En ce qui concerne le titre II, la loi contribue, par l'intégration des stages en entreprise à un cursus pédagogique, à normaliser les pratiques et met fin à des abus qui avaient été observés. Elle empêche notamment que le stagiaire puisse être en situation d'exécuter une tâche correspondant à un poste de travail permanent. La conclusion d'une convention tripartite – établissement d'enseignement, établissement d'accueil, stagiaire –, l'encadrement de la durée des stages, l'introduction d'un délai de carence sur un même poste et l'introduction d'une gratification constituent autant de garanties en ce sens.

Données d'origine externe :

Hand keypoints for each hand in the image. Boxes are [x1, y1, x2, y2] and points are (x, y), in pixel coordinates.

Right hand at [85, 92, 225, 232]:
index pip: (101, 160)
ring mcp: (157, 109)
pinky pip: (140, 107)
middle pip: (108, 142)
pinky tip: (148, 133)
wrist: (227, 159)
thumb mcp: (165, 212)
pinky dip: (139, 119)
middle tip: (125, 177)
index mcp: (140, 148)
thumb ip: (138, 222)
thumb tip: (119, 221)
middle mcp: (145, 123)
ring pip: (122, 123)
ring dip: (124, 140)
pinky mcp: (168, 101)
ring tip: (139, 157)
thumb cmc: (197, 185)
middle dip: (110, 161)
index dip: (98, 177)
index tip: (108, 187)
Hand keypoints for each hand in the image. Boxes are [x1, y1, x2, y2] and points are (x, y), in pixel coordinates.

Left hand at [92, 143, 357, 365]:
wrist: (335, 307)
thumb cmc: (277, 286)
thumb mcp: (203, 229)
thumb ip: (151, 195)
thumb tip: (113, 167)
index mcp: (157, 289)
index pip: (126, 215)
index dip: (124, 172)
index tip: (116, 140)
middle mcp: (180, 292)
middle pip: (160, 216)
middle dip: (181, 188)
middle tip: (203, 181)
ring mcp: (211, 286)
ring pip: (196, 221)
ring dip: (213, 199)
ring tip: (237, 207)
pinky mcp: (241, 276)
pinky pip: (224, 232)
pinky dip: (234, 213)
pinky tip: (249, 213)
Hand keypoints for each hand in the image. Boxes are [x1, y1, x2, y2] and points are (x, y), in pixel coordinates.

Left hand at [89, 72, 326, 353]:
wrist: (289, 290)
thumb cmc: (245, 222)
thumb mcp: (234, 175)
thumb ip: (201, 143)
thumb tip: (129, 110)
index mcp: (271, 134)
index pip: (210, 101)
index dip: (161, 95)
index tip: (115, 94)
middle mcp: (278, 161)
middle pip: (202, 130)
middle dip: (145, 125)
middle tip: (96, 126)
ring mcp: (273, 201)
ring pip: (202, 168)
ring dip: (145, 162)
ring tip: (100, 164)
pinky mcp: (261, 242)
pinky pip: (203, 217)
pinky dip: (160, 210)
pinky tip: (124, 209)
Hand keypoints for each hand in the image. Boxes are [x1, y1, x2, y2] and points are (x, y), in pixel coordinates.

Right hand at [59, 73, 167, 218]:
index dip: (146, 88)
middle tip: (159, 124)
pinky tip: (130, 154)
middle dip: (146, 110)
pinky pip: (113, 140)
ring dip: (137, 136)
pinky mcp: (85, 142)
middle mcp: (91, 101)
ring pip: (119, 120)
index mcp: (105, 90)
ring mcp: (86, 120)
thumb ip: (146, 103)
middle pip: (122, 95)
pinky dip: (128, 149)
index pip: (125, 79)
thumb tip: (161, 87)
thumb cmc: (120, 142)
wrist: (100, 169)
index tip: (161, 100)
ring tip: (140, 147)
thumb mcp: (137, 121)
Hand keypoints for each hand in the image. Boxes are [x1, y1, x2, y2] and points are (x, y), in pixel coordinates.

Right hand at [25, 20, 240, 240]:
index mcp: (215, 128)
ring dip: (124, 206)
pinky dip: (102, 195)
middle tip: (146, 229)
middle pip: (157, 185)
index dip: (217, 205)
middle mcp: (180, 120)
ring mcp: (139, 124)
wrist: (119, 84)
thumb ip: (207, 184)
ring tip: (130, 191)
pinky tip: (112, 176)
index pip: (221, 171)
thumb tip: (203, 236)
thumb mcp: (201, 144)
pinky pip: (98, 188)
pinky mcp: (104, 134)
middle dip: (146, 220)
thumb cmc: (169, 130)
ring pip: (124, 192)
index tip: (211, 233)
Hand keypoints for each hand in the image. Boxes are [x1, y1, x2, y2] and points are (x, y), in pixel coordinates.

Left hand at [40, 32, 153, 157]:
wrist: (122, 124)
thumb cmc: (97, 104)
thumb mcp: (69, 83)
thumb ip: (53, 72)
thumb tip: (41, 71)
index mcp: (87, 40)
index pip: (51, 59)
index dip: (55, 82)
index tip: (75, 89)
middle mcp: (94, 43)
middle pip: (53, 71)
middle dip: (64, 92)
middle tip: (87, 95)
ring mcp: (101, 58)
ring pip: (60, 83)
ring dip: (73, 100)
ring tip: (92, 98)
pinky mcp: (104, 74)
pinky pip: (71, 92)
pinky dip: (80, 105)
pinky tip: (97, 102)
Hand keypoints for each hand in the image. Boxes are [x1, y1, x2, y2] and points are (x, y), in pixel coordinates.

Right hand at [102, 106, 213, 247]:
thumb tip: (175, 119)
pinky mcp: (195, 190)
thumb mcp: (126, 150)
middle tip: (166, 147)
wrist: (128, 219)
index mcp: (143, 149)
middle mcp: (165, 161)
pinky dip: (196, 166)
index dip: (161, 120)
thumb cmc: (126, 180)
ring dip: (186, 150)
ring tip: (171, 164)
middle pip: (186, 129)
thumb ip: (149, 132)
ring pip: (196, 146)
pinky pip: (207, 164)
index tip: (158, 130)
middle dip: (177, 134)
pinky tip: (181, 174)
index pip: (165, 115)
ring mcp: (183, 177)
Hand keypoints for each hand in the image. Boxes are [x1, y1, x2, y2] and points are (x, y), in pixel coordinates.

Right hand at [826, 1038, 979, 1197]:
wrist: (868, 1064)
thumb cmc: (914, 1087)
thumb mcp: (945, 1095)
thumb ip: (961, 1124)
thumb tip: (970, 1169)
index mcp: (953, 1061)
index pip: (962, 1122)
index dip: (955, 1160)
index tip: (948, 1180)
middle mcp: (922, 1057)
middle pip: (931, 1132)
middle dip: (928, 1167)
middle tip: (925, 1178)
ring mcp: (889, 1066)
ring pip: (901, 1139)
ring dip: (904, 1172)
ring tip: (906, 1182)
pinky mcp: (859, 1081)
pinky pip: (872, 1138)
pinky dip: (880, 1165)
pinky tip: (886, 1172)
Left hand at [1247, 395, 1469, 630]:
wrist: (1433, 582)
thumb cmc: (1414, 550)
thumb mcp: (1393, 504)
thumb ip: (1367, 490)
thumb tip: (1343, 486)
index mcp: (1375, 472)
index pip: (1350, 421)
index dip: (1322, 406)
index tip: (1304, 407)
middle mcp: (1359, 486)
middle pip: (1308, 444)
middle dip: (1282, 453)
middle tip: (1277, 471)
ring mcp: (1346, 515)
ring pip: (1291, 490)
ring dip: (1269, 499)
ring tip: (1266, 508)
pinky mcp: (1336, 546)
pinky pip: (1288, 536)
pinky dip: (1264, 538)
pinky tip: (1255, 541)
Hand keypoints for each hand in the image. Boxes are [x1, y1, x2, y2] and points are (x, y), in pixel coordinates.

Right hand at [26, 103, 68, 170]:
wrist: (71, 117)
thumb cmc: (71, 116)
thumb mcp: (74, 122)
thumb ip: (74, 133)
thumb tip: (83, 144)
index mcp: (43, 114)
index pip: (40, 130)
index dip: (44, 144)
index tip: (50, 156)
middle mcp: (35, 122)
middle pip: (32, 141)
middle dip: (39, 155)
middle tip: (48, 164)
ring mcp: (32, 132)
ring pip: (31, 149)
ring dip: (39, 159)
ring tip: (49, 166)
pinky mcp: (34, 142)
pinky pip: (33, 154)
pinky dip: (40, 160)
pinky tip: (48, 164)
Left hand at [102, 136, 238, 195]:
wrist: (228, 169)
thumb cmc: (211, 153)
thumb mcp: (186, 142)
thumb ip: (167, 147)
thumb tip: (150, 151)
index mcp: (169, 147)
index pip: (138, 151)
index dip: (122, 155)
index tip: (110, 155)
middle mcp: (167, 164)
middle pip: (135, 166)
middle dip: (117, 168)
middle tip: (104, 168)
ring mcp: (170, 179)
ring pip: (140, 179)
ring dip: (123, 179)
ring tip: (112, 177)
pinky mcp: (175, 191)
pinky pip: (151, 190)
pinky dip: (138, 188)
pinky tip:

Les modalités de la convention de stage et celles de l'intégration des stages à un cursus pédagogique sont définies par le décret du 29 août 2006 modifié par le décret du 25 août 2010, avec substitution de base légale entre la loi du 31 mars 2006 pour l'égalité des chances et la loi du 28 juillet 2011 pour le développement de l'alternance et la sécurisation des parcours professionnels. Les dérogations à la règle d'une durée maximale de six mois sont prévues par plusieurs décrets pour les huissiers de justice, les avocats, les notaires, les experts-comptables et les géomètres experts. Le décret du 31 janvier 2008 fixe le montant de la gratification des stages lorsque leur durée est supérieure au seuil mentionné à l'article L. 612-11 du code de l'éducation et dans le cas où ce montant n'est pas prévu par la convention de branche ou un accord professionnel étendu. Le décret relatif à la tenue d'un registre des conventions de stage par l'entreprise est en cours d'élaboration.
S'agissant du titre IV, la forte et commune implication de l'État et des partenaires sociaux a permis, comme vous l'avez souligné, la mise en oeuvre rapide et efficace du contrat de sécurisation professionnelle (CSP). Ce dispositif partenarial est un succès, comme le montre le fort nombre d'adhésions des salariés. Durant les cinq mois qui viennent de s'écouler, depuis l'entrée en vigueur de ce contrat, la priorité a été donnée par les partenaires sociaux et l'État aux salariés. Tous les textes essentiels permettant de proposer le dispositif aux salariés – 98 % du salaire net pendant un an, accompagnement renforcé et sécurisation – ont été pris. Restent certains aspects très techniques à régulariser, qui n'impactent pas le service rendu aux salariés ; ce sera fait dans les semaines qui viennent.
Vous avez également attiré mon attention sur la possibilité pour les bénéficiaires d'un congé de reclassement d'effectuer des périodes de travail en entreprise. Cette possibilité existe déjà pour les bénéficiaires du contrat de sécurisation professionnelle, et vous avez voulu l'étendre aux salariés en congé de reclassement. Cela prouve, une fois de plus, que le contrat de sécurisation professionnelle fonctionne très bien et qu'il inspire des évolutions pour d'autres dispositifs. Le texte réglementaire que vous avez évoqué est en cours de finalisation et paraîtra dans les toutes prochaines semaines. En 2011, nous avons enregistré 22 030 contrats de sécurisation professionnelle, grâce à une montée en charge du dispositif – 645 entrées en septembre, 9 073 en décembre. Pour 2012, il semble raisonnable de tabler sur 80 000 à 90 000 bénéficiaires, soit environ 7 000 nouveaux bénéficiaires par mois en moyenne.